In a joint statement after a meeting between the EFF and Unilever, they said they had reached an agreement on the following:
- Unilever expresses its remorse to all South Africans, and black women in particular, for the racist TRESemmé SA image.
- Unilever will withdraw all TRESemmé SA products from all retail stores for a period of 10 days as a demonstration of its remorse for the offensive and racist image.
- In addition, Unilever will donate a minimum of 10,000 sanitary towels and sanitisers to informal settlements identified by the EFF.
Among the list of demands from the EFF to Unilever was that it supply the names of employees who were behind the offensive advert, which sparked countrywide protests outside Clicks stores, some of which turned violent.
Unilever told the EFF it could not give in to this demand.
“We could not find each other on the publishing of the names of the people responsible for the racist image,” the joint statement from the two parties said. “Moreover, the director involved in the campaign has since left the company and the country,” the statement said.
The company would take action against the remaining employees.
We could not find each other on the publishing of the names of the people responsible for the racist imageUnilever, EFF statement
The TRESemmé advert was published by Clicks on its website last week.
It showed four images: two of black women’s hair, described as being “frizzy and dull” and “dry and damaged”, against two images of a white woman’s hair, described as “fine and flat” and then as “normal”.
The ad caused outrage, with the EFF taking action against the retailer.

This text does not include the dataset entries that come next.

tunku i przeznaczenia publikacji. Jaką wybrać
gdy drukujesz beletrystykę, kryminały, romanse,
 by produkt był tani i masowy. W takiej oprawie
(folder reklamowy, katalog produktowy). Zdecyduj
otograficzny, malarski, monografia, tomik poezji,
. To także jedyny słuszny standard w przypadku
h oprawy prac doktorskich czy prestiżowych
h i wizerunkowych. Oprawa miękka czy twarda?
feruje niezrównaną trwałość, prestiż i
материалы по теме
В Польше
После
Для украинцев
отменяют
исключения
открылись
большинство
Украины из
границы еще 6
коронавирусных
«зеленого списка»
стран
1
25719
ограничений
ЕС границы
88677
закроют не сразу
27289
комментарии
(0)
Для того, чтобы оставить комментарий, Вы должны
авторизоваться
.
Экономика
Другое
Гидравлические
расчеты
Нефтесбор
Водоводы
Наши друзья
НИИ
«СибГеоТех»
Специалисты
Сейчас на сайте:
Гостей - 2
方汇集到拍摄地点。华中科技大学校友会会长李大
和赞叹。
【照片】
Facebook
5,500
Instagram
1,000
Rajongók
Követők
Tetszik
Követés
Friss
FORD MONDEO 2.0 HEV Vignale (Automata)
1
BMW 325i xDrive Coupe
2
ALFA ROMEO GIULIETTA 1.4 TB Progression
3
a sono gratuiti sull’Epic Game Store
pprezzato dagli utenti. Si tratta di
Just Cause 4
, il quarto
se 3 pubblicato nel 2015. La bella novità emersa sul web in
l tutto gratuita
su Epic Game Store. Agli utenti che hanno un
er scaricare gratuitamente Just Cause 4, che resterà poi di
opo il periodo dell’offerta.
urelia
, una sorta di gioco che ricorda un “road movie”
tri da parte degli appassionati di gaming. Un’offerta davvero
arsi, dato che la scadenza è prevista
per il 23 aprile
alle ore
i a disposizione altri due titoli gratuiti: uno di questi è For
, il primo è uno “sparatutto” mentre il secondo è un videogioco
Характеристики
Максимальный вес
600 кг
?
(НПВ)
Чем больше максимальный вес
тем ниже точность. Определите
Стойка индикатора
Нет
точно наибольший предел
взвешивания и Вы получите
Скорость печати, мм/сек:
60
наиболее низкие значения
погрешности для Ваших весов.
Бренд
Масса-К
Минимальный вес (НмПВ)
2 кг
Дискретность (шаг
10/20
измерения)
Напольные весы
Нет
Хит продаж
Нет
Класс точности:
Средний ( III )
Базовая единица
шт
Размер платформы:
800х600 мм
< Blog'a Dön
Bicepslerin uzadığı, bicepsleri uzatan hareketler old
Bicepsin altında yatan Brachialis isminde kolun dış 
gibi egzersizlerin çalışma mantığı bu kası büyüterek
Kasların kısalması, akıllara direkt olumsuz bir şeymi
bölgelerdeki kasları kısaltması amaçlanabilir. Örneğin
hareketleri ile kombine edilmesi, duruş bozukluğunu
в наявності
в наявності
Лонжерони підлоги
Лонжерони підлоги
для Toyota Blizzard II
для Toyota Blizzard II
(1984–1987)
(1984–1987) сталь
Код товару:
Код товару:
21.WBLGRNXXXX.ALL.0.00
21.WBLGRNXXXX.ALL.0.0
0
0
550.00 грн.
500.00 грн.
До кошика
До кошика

The company said the ad was not its own, apologised for publishing the images and said it was an oversight on its part. It suspended the staff who uploaded the ad.
The EFF, however, did not retreat and embarked on protest action against Clicks, calling for it to cut all ties with Unilever. The party said the advert had racist undertones and called for those who approved it to be fired. It disrupted operations at several Clicks stores around the country, a number of which were damaged.
Clicks had to obtain a court interdict to bar EFF protesters from intimidating its staff and customers, and damaging its property. It suspended operations at all its outlets on Wednesday.
The EFF also held talks with Clicks.
The party released a joint statement with the retailer after a meeting on Thursday, saying: “Clicks expresses its remorse to all South Africans, black women in particular, for the racist TRESemmé advert it published on its websites.”
The EFF said it had made it clear during the “constructive and robust” discussion that an apology was not enough, saying “the days of apologies and sorry are over — and that there must be consequences for racism”.
The red berets said the parties had agreed that Clicks would donate a minimum of 50,000 sanitary towels, 50,000 sanitisers and masks to rural and informal settlements identified by the EFF.
Also, Clicks would award scholarships to five students to pursue pharmaceutical studies in the next academic year. All five students must be black, rural, African females and orphaned by HIV/Aids.
In turn, the EFF would work with law-enforcement agencies to ensure that provocateurs involved in the vandalism of Clicks stores were brought to book.
“In light of the above, the EFF and Clicks have put the matter in question to rest,” said the party.